# [Stored entries]
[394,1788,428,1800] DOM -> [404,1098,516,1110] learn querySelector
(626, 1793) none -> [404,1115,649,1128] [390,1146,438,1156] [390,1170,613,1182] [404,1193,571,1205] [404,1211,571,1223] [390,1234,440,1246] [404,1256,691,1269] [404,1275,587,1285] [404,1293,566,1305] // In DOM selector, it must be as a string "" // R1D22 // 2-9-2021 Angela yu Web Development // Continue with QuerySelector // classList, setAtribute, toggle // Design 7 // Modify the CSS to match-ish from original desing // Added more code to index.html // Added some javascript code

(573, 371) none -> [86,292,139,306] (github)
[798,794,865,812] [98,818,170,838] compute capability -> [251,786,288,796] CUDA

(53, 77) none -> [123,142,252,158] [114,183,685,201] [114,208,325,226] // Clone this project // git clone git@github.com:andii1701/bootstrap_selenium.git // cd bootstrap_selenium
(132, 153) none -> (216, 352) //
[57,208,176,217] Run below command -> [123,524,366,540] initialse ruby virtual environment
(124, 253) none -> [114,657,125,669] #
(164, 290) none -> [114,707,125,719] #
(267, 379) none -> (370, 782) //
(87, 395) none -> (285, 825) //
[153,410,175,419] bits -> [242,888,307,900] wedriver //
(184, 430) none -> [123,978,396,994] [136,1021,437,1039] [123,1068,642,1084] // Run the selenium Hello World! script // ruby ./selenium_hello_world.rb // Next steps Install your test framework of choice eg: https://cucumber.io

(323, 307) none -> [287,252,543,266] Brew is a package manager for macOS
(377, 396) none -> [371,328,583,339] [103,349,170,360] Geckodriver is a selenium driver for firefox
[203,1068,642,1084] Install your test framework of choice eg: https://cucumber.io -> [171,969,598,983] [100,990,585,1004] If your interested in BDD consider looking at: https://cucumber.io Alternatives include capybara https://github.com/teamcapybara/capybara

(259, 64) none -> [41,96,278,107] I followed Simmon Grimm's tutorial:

# [Exercise]
Above are the records. Copy the lines beginning at the one that has "[153,410,175,419] bits ->" and ending with the one that has "(377, 396) none", unchanged.

# [Solved problem]
[153,410,175,419] bits -> [242,888,307,900] wedriver //
(184, 430) none -> [123,978,396,994] [136,1021,437,1039] [123,1068,642,1084] // Run the selenium Hello World! script // ruby ./selenium_hello_world.rb // Next steps Install your test framework of choice eg: https://cucumber.io

(323, 307) none -> [287,252,543,266] Brew is a package manager for macOS
(377, 396) none -> [371,328,583,339] [103,349,170,360] Geckodriver is a selenium driver for firefox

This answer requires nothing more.